Design, develop, and optimize large-scale data pipelines using Spark and Python (PySpark).
Build and maintain scalable data architecture and infrastructure in big data environments.
Collaborate with data scientists and analysts to understand data requirements and deliver reliable data solutions.
Extract, transform, and load (ETL) data from various sources into data lakes or data warehouses.
Implement data quality checks, validation, and monitoring processes to ensure data integrity.
Optimize Spark jobs for performance and resource utilization.
Automate data workflows and pipelines using scheduling tools like Apache Airflow, Luigi, or similar.
Work with cloud-based big data services (e.g., AWS EMR, Azure HDInsight, Google Cloud Dataproc) as applicable.
Document data pipelines, architecture, and processes for future maintenance and compliance.
Stay updated with emerging big data technologies and industry best practices.

Benefits

A highly competitive compensation and benefits package.

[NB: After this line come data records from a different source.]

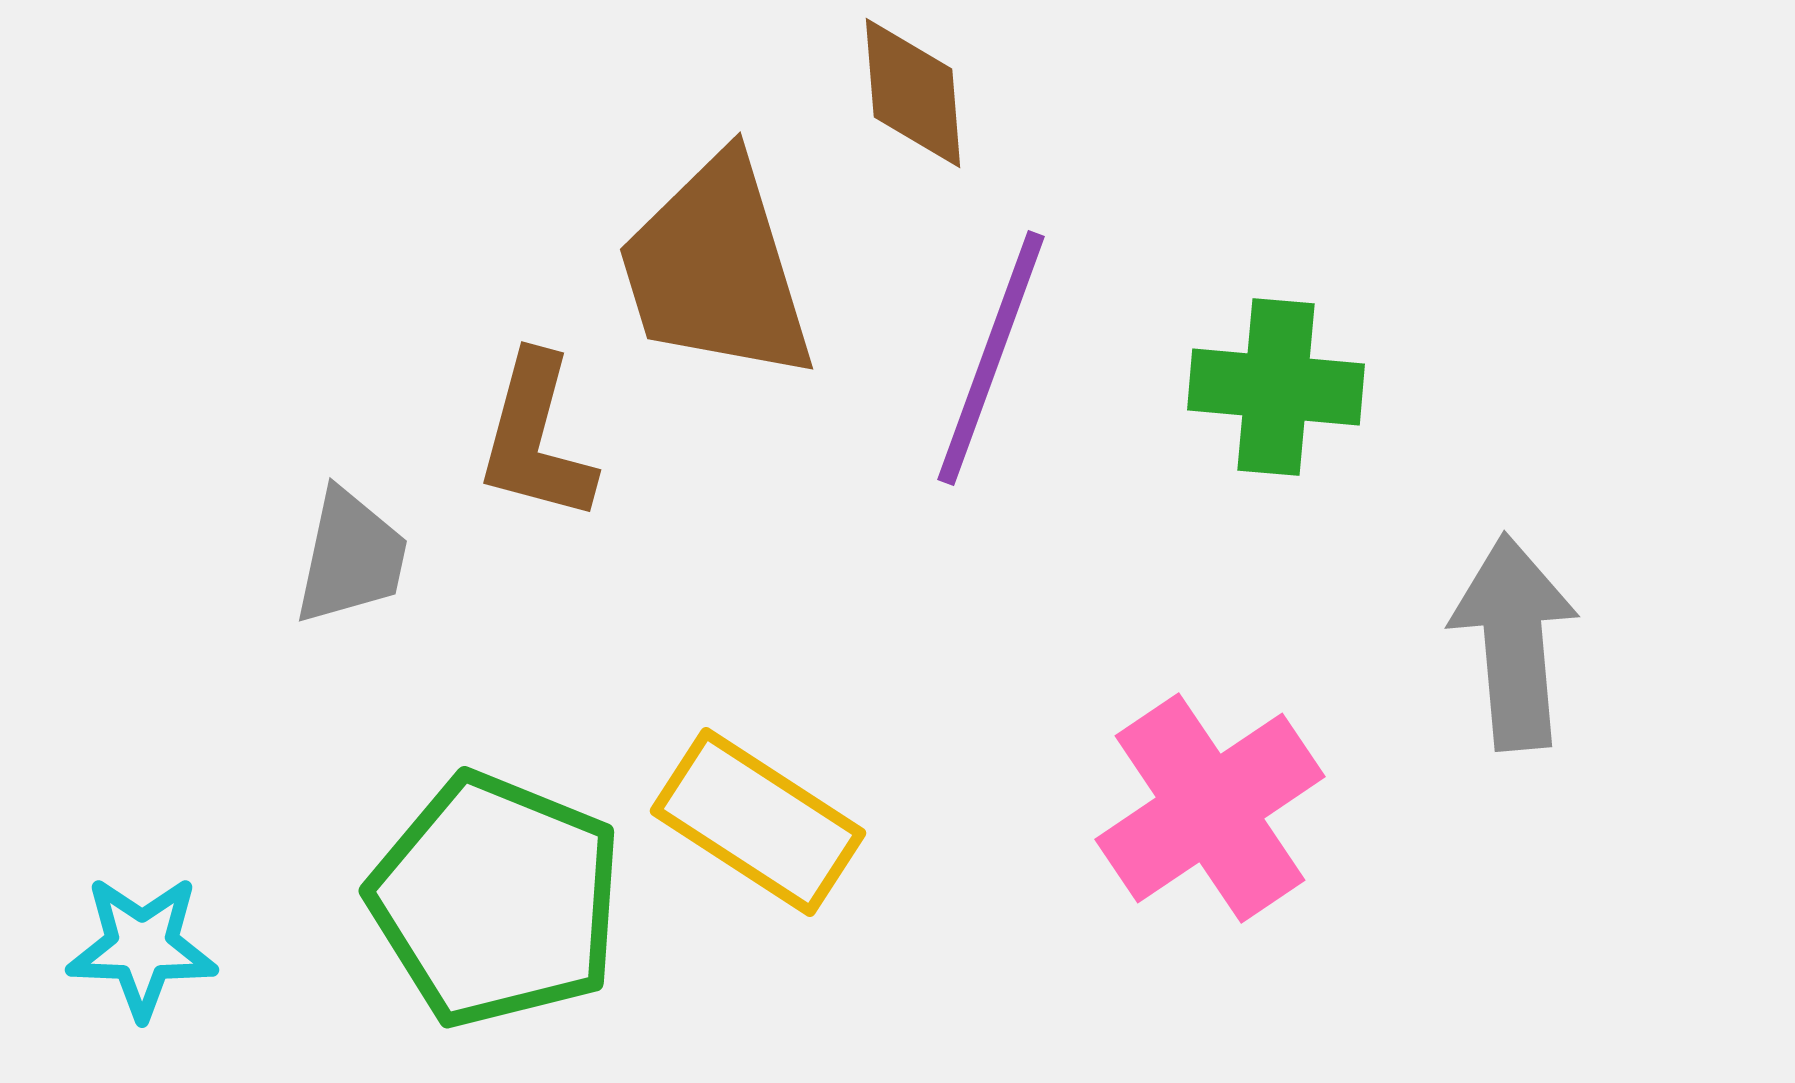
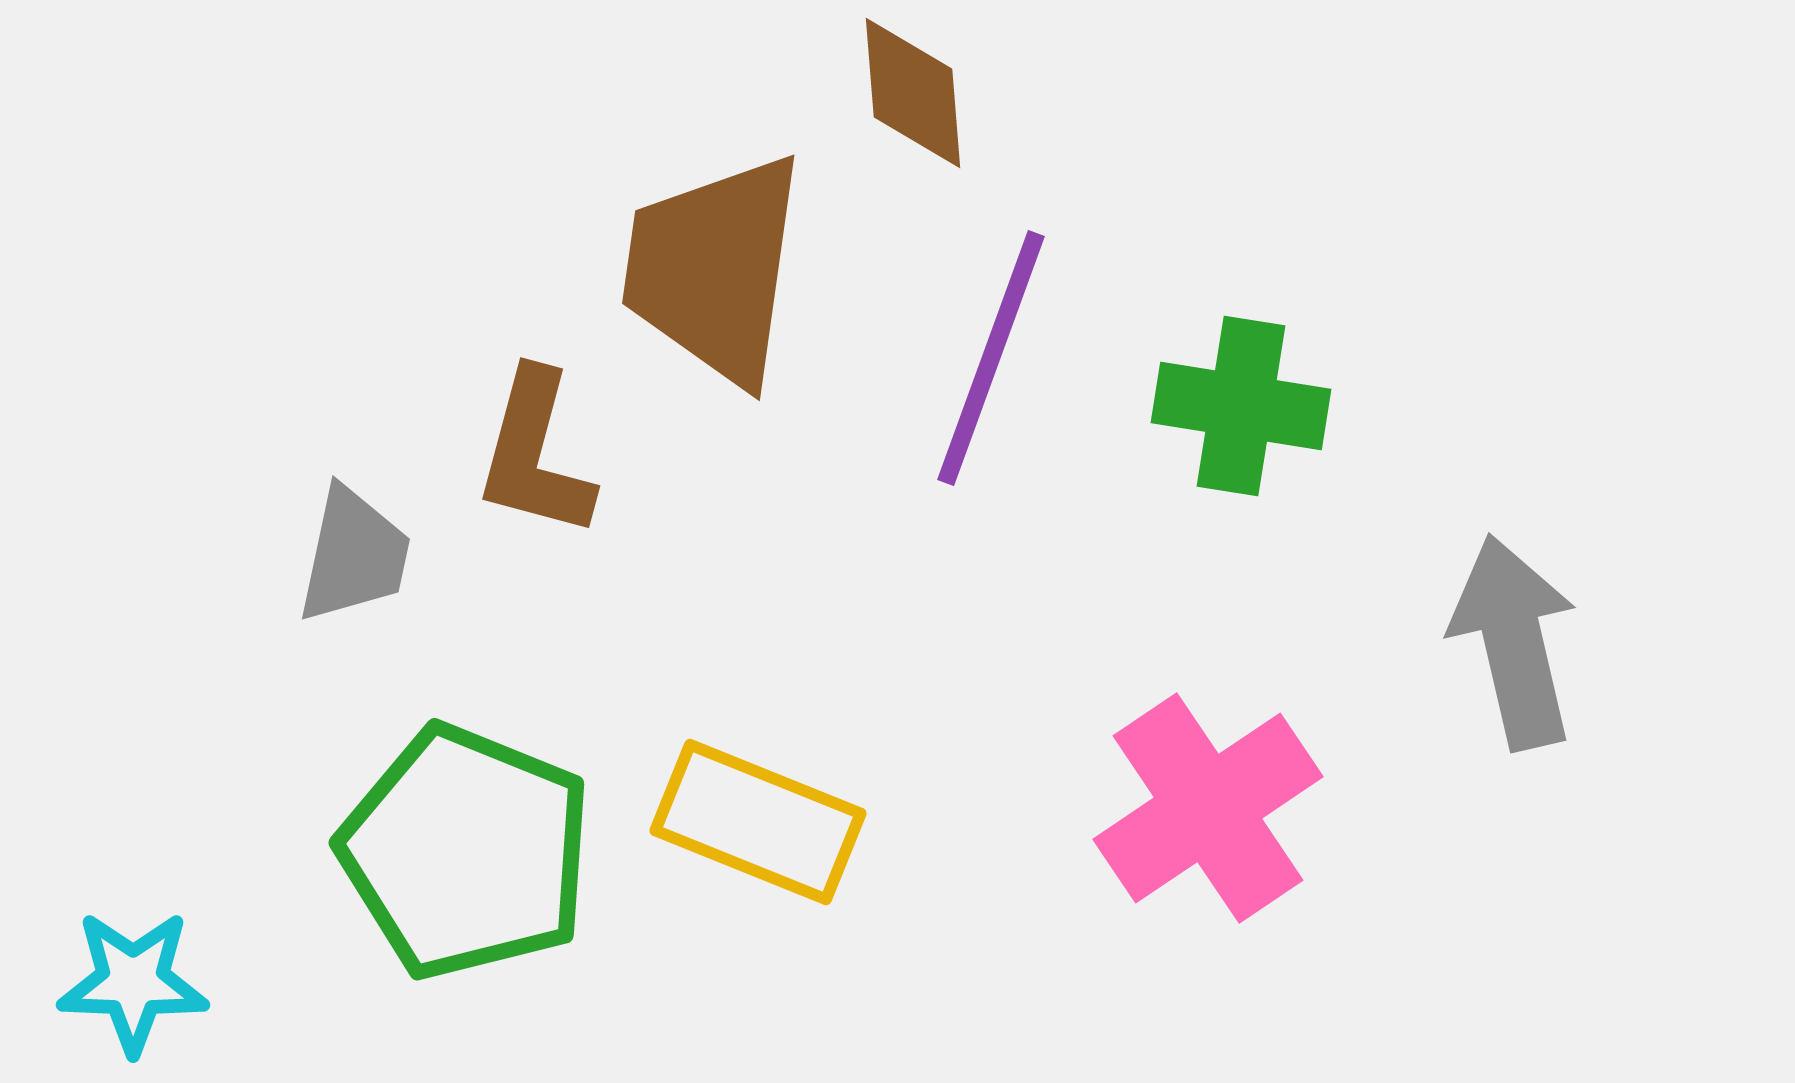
brown trapezoid: moved 2 px left; rotated 25 degrees clockwise
green cross: moved 35 px left, 19 px down; rotated 4 degrees clockwise
brown L-shape: moved 1 px left, 16 px down
gray trapezoid: moved 3 px right, 2 px up
gray arrow: rotated 8 degrees counterclockwise
pink cross: moved 2 px left
yellow rectangle: rotated 11 degrees counterclockwise
green pentagon: moved 30 px left, 48 px up
cyan star: moved 9 px left, 35 px down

A multinational organization with 58 offices in 21 countries and the possibility to work abroad.
10 days of paid annual leave (plus sick leave and national holidays).
Maternity & paternity leave plans.
A comprehensive insurance plan including medical, dental, vision, life insurance, and long-/short-term disability (plans vary by region).
Retirement savings plans.
A higher education certification policy.
Commuter benefits (varies by region).
Extensive training opportunities, focused on skills, substantive knowledge, and personal development.
On-demand Udemy for Business for all Synechron employees with free access to more than 5000 curated courses.
Coaching opportunities with experienced colleagues from our Financial Innovation Labs (FinLabs) and Center of Excellences (CoE) groups.
Cutting edge projects at the world's leading tier-one banks, financial institutions and insurance firms.
A flat and approachable organization.
A truly diverse, fun-loving, and global work culture.